# The Return of Arby.



## Arby (Apr 29, 2004)

Evenin' folks!

Haven't posted here in the commuting forum in a couple years. The last time I posted here, I was living in Baltimore and commuting through the ghetto to my 9 to 5. Lots has changed. My wife and I moved to NYC last year and now my commute takes me from way the hell uptown Manhattan, through the Bronx and into Yonkers. Commute distance is about 6 miles and I take Broadway the entire way. Below are some pictures from this morning's ride in and this evening's ride home. 

Feels good to be back,
Arby









Above: 6:20am on the Broadway Bridge which spans the Bronx Canal.








Above: On the Bronx side of the bridge at the 225th Station (1 Train).








Above: A pefectly good mattress just laying on the sidewalk... no blood stains or anything! (238th & Broadway)








Above: On the way home I stopped at a playground... to play.








Above: Doesn't this playground item look like a ty-fighter (sp?) from Star Wars?


----------



## DWI. (Jul 6, 2008)

*good news*

This forum just improved by a fair margin with the return of this fellow.

Welcome back! ..post often.

DWI


----------



## MB1 (Jan 27, 2004)

I for one am ecstatic.


----------



## sometimerider (Sep 21, 2007)

Nice of you to give your bike some mattress time. Good that you kept the greasy side up.


----------



## Dave Hickey (Jan 27, 2002)

dang....welcome back........you were missed......I'm looking forward to more NYC pics...that is one place I visit often but never ridden.....some day


----------



## Opus51569 (Jul 21, 2009)

nice pics... the shot with the mattress... talk about yer "bike lust"...


----------



## Mosovich (Feb 3, 2004)

*Welcome back!!*

Awesome!!


----------



## theBreeze (Jan 7, 2002)

Welcome back. Really sweet shots.

but wait a minute. Does that bike have more than one gear????


----------



## Arby (Apr 29, 2004)

LOL yeah, I won't be riding fixed for another couple of months. I'm still recovering from breaking both of my elbows in a bad crash back in July. Hand brakes make it much easier to stop when your elbows ache. Today was my second day back on the bike. Crash details ae in my blog here: http://phattire.blogspot.com/2009/07/holy-broken-elbows.html

Arby


----------



## Arby (Apr 29, 2004)

Thanks MB1. Looking forward to enjoying your posts again!

RB1


----------



## theBreeze (Jan 7, 2002)

Ouch! Interesting that they were the type of breaks that don't require casts. But then I guess it's important to reserve mobility of the joint. Glad you are on the mend


----------



## commutenow (Sep 26, 2004)

Wow this is great news!!! I am glad your back!!! I am recovering from shoulder replacement of the humerous from an accident when I was riding fixed four years ago. Good luck with your recovery. I look forward to your amazing photographs.


----------



## DrRoebuck (May 10, 2004)

Arby said:


> Hand brakes make it much easier to stop when your elbows ache.

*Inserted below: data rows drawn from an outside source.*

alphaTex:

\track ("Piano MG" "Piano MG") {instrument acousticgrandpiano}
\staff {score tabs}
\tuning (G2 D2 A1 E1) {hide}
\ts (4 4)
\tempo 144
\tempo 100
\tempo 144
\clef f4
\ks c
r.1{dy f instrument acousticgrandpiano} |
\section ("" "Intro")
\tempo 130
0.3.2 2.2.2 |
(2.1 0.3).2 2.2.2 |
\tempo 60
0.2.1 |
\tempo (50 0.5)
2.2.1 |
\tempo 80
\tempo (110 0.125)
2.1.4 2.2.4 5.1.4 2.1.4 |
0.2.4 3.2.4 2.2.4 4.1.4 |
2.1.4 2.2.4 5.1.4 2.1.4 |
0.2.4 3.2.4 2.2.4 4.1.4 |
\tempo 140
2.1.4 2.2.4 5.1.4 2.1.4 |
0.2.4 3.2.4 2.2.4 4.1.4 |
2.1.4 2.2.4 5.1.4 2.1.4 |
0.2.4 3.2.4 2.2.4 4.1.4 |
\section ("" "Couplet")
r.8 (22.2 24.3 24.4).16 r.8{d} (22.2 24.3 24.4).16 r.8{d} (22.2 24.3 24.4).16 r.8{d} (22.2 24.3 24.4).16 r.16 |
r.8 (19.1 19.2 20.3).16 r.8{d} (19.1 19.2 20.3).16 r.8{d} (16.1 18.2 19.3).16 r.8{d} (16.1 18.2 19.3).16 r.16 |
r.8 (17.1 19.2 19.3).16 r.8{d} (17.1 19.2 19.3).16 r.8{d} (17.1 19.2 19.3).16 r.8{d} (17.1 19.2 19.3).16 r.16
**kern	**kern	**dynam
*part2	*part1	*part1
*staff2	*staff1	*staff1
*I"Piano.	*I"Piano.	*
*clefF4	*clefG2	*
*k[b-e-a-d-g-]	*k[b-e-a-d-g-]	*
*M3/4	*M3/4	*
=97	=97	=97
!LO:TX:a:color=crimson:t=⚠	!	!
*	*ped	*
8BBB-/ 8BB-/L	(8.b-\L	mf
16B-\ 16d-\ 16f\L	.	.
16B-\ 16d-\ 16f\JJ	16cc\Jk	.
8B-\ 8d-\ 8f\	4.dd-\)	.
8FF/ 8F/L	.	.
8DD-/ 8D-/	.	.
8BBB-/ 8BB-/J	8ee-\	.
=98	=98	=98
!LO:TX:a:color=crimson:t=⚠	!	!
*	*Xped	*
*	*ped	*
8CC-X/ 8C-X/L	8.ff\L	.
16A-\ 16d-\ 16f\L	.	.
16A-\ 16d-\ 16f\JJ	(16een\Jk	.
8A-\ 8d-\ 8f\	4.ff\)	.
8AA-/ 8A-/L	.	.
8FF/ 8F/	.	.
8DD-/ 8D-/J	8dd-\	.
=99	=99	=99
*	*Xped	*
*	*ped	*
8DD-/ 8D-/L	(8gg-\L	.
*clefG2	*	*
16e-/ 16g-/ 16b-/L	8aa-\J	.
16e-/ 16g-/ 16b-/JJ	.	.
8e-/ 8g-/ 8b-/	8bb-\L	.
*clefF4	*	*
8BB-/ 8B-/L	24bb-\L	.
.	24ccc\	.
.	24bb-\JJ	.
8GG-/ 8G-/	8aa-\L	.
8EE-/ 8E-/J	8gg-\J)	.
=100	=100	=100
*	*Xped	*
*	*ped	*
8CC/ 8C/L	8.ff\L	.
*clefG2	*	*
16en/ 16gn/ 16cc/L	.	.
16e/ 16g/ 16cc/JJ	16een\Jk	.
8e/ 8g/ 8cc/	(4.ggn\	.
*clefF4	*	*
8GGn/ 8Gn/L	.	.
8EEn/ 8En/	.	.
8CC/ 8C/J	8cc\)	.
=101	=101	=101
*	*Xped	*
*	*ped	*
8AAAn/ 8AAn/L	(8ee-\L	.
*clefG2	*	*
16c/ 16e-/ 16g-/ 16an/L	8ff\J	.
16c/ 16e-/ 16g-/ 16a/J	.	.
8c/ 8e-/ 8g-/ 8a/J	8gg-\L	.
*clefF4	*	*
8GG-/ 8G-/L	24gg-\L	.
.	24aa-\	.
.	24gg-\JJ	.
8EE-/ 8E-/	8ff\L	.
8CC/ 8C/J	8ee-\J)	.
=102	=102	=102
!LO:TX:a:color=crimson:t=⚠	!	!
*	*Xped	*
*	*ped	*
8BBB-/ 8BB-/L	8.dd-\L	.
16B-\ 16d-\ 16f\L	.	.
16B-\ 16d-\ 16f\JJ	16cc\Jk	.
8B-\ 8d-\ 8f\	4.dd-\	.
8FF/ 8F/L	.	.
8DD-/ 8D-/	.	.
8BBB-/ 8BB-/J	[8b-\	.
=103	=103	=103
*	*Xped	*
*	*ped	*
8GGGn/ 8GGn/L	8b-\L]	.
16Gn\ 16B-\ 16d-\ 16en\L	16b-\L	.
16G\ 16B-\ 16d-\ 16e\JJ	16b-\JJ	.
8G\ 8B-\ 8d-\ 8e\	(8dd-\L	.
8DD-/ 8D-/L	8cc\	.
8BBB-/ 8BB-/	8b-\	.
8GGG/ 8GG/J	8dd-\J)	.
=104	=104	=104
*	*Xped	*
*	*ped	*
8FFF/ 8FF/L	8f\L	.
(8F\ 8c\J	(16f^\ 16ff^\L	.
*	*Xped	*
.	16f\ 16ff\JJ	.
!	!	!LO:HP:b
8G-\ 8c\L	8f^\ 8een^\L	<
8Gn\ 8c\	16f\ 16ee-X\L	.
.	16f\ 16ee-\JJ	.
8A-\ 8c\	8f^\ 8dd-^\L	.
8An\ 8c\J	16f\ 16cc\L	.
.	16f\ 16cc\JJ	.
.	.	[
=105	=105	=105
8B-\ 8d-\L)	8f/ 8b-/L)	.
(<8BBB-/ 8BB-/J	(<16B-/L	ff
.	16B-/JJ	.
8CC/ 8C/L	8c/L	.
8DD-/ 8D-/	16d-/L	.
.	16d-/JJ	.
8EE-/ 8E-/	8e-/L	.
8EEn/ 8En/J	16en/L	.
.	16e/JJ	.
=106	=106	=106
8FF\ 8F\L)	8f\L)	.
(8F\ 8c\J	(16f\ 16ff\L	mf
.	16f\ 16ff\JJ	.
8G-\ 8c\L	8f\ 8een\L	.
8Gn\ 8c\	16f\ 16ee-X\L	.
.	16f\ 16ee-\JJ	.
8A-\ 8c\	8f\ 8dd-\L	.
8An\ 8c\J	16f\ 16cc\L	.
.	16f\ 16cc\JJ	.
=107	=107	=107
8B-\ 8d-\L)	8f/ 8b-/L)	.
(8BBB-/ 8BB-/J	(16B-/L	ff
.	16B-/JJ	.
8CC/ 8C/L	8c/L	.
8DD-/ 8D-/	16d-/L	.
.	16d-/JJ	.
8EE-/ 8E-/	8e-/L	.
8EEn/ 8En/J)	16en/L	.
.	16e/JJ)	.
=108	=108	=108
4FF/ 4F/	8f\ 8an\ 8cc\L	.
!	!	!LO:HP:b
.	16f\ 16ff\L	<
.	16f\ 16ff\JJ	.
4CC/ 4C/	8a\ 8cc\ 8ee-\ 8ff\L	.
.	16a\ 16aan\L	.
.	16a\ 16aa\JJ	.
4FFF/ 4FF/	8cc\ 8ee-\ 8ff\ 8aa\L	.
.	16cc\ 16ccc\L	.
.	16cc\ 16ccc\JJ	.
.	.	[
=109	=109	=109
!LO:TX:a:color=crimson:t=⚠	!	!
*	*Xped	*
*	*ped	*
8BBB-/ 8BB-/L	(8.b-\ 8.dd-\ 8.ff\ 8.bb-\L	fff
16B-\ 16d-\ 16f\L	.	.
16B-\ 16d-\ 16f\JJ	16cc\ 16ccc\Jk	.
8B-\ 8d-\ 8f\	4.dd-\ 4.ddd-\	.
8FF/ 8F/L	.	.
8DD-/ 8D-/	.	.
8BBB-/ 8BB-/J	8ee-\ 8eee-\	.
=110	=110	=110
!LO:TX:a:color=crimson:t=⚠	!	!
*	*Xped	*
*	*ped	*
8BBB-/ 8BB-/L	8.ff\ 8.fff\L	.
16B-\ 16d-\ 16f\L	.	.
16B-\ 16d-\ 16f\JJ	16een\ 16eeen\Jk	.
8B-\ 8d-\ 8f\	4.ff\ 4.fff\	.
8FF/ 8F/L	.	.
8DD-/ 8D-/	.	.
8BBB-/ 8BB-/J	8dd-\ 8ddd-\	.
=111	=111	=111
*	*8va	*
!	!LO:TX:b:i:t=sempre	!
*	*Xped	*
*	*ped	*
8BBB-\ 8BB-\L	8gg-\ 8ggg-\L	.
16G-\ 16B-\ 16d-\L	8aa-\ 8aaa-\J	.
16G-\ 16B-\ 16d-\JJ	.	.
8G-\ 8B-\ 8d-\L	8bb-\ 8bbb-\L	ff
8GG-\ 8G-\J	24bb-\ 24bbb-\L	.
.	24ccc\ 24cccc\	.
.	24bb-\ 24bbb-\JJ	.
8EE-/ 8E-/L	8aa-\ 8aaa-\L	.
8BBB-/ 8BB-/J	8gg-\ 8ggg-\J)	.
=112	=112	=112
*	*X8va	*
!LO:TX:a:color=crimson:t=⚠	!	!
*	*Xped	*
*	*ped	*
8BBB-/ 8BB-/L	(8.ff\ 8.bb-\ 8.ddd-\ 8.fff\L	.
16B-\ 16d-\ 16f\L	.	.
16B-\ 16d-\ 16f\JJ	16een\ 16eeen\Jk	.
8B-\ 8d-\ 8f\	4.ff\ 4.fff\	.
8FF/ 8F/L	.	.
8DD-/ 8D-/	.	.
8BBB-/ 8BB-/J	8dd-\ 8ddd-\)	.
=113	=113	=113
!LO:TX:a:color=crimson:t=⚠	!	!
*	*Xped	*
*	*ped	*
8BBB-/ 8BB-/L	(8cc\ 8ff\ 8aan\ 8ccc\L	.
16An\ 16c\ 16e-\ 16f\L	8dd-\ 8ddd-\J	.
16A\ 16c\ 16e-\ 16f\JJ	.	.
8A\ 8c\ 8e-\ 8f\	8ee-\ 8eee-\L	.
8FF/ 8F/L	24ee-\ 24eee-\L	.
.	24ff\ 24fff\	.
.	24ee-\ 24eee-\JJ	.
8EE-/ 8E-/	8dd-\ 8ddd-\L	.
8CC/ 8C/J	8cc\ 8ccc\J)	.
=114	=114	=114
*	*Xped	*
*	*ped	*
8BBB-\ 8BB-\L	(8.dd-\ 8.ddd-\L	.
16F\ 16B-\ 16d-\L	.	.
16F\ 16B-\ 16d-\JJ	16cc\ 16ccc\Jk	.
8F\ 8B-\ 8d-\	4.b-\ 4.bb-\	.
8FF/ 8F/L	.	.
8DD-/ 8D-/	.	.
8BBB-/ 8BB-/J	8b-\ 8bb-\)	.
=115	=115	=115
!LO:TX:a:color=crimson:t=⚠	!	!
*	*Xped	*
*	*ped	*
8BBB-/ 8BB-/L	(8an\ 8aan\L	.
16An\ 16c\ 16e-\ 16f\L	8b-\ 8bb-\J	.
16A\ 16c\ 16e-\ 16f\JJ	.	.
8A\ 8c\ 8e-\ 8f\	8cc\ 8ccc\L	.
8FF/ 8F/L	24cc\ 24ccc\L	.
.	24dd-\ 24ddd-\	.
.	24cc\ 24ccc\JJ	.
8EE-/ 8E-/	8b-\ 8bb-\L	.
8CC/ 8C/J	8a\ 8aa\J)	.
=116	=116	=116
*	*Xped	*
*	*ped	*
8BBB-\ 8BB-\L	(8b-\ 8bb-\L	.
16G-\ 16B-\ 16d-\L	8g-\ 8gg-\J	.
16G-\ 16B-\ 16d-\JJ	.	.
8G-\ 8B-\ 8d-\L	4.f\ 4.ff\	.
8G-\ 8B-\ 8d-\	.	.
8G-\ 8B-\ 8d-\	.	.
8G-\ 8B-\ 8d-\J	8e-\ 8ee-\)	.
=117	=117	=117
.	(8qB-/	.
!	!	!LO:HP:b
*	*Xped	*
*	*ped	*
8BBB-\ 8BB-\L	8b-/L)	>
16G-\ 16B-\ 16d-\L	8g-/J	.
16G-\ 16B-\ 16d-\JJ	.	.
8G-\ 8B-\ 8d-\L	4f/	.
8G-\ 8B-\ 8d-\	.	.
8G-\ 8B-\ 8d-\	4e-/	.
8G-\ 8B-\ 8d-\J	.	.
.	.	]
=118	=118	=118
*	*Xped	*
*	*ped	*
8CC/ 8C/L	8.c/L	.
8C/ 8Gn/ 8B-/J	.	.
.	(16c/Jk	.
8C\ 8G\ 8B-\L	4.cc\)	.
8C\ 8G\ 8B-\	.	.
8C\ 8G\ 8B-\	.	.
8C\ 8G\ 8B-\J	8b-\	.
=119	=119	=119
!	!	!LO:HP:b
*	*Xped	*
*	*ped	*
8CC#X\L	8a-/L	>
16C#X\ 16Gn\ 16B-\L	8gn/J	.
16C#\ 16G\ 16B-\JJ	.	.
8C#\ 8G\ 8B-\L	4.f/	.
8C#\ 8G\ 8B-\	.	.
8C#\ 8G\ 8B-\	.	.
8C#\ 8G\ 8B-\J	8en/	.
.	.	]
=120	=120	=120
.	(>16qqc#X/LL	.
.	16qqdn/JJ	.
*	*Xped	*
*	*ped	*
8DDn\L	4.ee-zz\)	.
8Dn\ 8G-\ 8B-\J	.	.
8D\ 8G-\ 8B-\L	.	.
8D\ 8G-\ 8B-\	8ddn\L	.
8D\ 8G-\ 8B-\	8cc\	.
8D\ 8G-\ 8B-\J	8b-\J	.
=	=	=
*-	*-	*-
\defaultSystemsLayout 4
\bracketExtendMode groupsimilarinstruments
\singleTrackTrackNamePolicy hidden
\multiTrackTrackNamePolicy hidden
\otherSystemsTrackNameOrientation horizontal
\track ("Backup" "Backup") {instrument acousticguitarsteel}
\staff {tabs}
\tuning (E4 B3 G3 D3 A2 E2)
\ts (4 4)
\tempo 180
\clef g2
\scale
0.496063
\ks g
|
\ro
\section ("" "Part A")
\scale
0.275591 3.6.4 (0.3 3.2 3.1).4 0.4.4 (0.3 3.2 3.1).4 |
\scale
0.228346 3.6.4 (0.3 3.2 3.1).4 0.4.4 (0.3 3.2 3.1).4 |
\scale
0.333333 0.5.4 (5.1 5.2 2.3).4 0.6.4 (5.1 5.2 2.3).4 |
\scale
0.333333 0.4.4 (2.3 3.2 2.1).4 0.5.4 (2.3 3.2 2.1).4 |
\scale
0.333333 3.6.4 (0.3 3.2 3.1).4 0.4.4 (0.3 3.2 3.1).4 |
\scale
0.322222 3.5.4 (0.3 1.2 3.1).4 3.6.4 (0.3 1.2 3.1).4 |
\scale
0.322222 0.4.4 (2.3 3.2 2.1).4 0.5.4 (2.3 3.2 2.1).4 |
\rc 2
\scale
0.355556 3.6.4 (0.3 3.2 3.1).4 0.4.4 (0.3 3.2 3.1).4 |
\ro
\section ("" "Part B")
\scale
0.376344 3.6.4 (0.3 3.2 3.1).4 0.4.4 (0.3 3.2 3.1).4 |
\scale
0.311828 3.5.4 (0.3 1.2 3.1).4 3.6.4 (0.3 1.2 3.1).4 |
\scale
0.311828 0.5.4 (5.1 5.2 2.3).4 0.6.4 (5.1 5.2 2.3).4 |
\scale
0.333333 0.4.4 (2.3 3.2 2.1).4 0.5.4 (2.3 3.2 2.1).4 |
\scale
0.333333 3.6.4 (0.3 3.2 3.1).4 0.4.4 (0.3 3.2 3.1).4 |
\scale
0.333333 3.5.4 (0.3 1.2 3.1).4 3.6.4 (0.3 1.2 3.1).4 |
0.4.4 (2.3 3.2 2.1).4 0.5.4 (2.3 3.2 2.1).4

You could just put a brake on your Pista.

Wait, do you still have your Pista?

Wait, I thought you didn't stop.


----------



## Arby (Apr 29, 2004)

DrRoebuck said:


> Wait, do you still have your Pista?


Oh yeah, I still gots it. I'll never get rid of that bike. We're talking true love here.
Arby


----------



## jd3 (Oct 8, 2004)

Happy to see you back!!!!!!!!!


----------



## nate (Jun 20, 2004)

I noticed you had started posted some comments all of the sudden. Welcome back! I am guessing that NYC is agreeing with you and your wife.


----------



## Slim Again Soon (Oct 25, 2005)

Interesting ride. Thanks for the pix.

If that's a playground, no wonder New Yorkers are so tough.


----------



## MarkS (Feb 3, 2004)

Welcome back. Zeytin and I did an urban ride two weeks ago and your name came up several times. You're missed ub Baltimore, but I'm happy that you are back with us in cyberspace. :thumbsup:


----------



## bigrider (Jun 27, 2002)

Glad you are back. We miss you down here.


----------



## Ridgetop (Mar 1, 2005)

Glad to see you're back Arby. MarkS gave me a tour of some of those roads you used to ride in Baltimore. Brought back a lot of memories of your old posts. I'm looking forward to all the new ones!


----------



## wooglin (Feb 22, 2002)

Very nice. Welcome back.


----------



## Hollywood (Jan 16, 2003)

Arby said:


> The Return of Arby.


woah.


----------



## ispoke (Feb 28, 2005)

Welcome from another lapsed poster.


----------



## Chain (Dec 28, 2006)

Welcome back. Looking forward to more pics and videos.

You do still do the videos don't you?


----------



## Arby (Apr 29, 2004)

Chain said:


> Welcome back. Looking forward to more pics and videos.
> 
> You do still do the videos don't you?


I haven't made one of my "ultra low budget - Windows Movie Maker" riding videos in a long time. I'll see what I can do in the next couple of weeks!

Arby


----------



## Chain (Dec 28, 2006)

Arby said:


> I haven't made one of my "ultra low budget - Windows Movie Maker" riding videos in a long time. I'll see what I can do in the next couple of weeks!
> 
> Arby


Sweet. I always enjoyed those. :thumbsup:


----------



## Arby (Apr 29, 2004)

*Some on my site.*



Chain said:


> Sweet. I always enjoyed those. :thumbsup:


I have a couple of them on my website here. I think I will make a new one. Take my time with it and see if I can make it more interesting than just trying to get killed in traffic.


----------



## Chain (Dec 28, 2006)

Arby said:


> I have a couple of them on my website here. I think I will make a new one. Take my time with it and see if I can make it more interesting than just trying to get killed in traffic.


Nice stuff. My 7yo daughter thinks your crazy on the bike.


----------



## GirchyGirchy (Feb 12, 2004)

Hai. kumquat!


----------



## jrm (Dec 23, 2001)

*Arbysauce*

dude you get around. velcome


----------